Exercice 1: Recopiez sans rien changer le passage de l'article sur la légionellose qui va de « Leurs travaux ont » jusqu'à « réplication de la bactérie. ».
Exercice 2: D'après l'article sur la légionellose, les affirmations suivantes sont-elles exactes ? Répondez par oui ou par non, en citant mot pour mot les termes de l'article qui tranchent. (a) Les travaux des chercheurs ont paru dans la revue Nature. (b) La bactérie Legionella pneumophila dispose de moins de cent toxines. (c) La toxine SidJ ressemble par sa séquence à des protéines dont la fonction est connue.

Extrait de page:
EN BREF – Une équipe de scientifiques grenoblois et allemands a mis au jour le rôle d’une toxine dans le développement de la bactérie responsable de la légionellose. La maladie, qui se transmet par l’eau tiède, fait chaque année une centaine de victimes en France. La région Auvergne Rhône-Alpes est l’une des plus touchées. En 2017, dix-neuf personnes ont succombé à Legionella.
Alors que la légionellose touche chaque année entre 1 000 et 1 500 personnes en France, entraînant le décès dans environ 10 % des cas, des chercheurs de Grenoble et de Francfort (Allemagne) viennent de faire une découverte qui pourrait bien freiner la propagation de cette maladie.
Leurs travaux ont été publiés dans la revue Nature, le 22 juillet dernier.
L’équipe de scientifiques du laboratoire européen de biologie moléculaire (EMBL) de Grenoble et de l’Université Goethe de Francfort a ainsi découvert que la croissance des légionelles dans les cellules humaines était favorisée par une toxine, la toxine SidJ.
Son principe ? Détourner la protéine humaine Calmoduline à son propre avantage, comme le font les bactéries pathogènes capables de retourner la machinerie moléculaire contre leur hôte. Et favoriser ainsi la réplication de la bactérie.
Une porte ouverte pour mieux cibler la bactérie responsable de la légionellose
Il s’agit là d’un défi pour les chercheurs. Car la bactérie pathogène Legionella pneumophila possède plus de 300 toxines pour infecter les humains. « En raison du grand nombre de toxines, il est difficile de voir les effets de la suppression d’une ou de plusieurs de ces toxines sur les capacités d’infection à la Legionella », souligne l’EMBL dans un communiqué.
« Ceci est encore compliqué par le fait que plusieurs toxines ayant des fonctions similaires existent à l’intérieur de la bactérie. C’est pourquoi il est difficile de cibler la Legionella avec des médicaments spécifiques. »
Les scientifiques ont toutefois fini par trouver le talon d’Achille de Legionella. Non sans mal.
« SidJ n’a aucune similitude de séquence avec les protéines ayant une fonction connue, explique Sagar Bhogaraju, chef du groupe à l’EMBL. Nous avons dû recourir à des méthodes biochimiques standards et à la spectrométrie de masse pour déterminer sa fonction. »

Données fournies:

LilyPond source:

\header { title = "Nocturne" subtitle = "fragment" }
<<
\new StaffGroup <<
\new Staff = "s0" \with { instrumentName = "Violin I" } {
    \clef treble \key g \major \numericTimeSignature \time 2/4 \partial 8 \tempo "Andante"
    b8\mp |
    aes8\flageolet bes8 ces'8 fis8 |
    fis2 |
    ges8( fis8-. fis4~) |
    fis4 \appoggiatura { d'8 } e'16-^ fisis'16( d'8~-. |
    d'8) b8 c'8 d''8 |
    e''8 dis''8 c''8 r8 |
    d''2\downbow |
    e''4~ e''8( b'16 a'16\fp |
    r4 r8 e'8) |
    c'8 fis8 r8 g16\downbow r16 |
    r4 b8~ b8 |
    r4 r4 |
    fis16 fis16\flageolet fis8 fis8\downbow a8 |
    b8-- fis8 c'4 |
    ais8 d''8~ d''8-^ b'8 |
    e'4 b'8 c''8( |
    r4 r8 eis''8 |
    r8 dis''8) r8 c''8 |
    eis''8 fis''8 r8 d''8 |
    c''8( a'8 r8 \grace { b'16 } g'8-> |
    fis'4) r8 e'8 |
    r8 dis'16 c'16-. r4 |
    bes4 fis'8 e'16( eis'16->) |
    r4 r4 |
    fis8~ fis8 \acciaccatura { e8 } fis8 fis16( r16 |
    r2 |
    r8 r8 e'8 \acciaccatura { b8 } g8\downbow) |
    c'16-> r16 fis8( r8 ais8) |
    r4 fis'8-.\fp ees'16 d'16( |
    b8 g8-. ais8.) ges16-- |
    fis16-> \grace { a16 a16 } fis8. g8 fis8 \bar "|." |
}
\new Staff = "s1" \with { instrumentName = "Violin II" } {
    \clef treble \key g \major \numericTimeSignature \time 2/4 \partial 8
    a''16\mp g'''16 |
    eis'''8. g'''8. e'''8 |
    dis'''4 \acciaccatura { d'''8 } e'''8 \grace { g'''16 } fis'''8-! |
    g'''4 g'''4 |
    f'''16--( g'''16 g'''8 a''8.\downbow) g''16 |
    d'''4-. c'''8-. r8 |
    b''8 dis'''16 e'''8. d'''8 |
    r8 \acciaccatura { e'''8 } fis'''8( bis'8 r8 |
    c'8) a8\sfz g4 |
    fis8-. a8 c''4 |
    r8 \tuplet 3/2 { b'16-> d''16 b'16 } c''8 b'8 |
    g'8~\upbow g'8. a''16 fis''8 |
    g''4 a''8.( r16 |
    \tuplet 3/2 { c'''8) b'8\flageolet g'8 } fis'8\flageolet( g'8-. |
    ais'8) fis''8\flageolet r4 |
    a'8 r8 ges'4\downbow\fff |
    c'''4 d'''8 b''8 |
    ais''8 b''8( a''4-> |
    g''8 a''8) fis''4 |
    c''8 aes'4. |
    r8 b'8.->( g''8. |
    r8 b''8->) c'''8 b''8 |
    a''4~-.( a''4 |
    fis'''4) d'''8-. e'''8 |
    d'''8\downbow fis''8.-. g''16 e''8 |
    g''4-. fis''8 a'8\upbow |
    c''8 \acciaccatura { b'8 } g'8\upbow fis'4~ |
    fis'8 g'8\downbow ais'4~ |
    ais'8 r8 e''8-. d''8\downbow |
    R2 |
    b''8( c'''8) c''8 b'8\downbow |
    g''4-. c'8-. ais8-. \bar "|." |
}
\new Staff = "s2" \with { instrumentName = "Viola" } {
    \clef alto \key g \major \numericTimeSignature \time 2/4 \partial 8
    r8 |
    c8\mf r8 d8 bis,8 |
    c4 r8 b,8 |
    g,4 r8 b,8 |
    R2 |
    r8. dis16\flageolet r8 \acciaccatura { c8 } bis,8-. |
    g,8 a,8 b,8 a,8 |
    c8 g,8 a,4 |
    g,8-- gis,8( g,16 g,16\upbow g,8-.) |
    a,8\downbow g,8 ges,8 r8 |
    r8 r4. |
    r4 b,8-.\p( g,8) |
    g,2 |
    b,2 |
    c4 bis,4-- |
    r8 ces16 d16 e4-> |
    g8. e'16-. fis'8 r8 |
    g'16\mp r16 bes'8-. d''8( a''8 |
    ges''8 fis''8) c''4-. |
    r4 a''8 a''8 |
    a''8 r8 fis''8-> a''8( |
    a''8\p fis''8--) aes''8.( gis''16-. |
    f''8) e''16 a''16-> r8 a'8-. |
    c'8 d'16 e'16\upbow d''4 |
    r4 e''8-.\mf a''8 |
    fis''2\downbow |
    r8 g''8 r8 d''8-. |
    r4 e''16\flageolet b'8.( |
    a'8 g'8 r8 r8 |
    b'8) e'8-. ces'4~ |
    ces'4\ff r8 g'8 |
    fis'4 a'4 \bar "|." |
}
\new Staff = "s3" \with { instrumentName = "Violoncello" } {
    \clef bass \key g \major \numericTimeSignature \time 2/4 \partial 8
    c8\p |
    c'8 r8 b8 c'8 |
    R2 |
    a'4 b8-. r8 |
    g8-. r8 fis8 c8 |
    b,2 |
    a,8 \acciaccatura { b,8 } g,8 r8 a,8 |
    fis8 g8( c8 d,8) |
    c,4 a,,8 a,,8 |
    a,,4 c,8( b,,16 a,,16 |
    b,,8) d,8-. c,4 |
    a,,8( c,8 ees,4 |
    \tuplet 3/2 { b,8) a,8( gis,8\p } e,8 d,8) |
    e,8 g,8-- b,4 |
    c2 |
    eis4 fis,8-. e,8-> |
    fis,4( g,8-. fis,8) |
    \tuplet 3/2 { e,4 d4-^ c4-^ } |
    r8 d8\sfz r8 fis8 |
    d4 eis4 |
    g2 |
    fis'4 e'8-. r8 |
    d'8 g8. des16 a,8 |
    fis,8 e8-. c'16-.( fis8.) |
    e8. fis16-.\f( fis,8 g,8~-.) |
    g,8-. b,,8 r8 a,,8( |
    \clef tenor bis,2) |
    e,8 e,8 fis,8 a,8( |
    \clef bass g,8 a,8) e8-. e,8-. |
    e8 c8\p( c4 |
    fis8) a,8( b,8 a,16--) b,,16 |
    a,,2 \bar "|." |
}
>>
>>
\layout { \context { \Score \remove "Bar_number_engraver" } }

Réponse attendue 1:
Leurs travaux ont été publiés dans la revue Nature, le 22 juillet dernier.
L’équipe de scientifiques du laboratoire européen de biologie moléculaire (EMBL) de Grenoble et de l’Université Goethe de Francfort a ainsi découvert que la croissance des légionelles dans les cellules humaines était favorisée par une toxine, la toxine SidJ.
Son principe ? Détourner la protéine humaine Calmoduline à son propre avantage, comme le font les bactéries pathogènes capables de retourner la machinerie moléculaire contre leur hôte. Et favoriser ainsi la réplication de la bactérie.

Réponse attendue 2:
(a) Oui : « Leurs travaux ont été publiés dans la revue Nature, le 22 juillet dernier. »
(b) Non : « la bactérie pathogène Legionella pneumophila possède plus de 300 toxines pour infecter les humains »
(c) Non : « SidJ n’a aucune similitude de séquence avec les protéines ayant une fonction connue »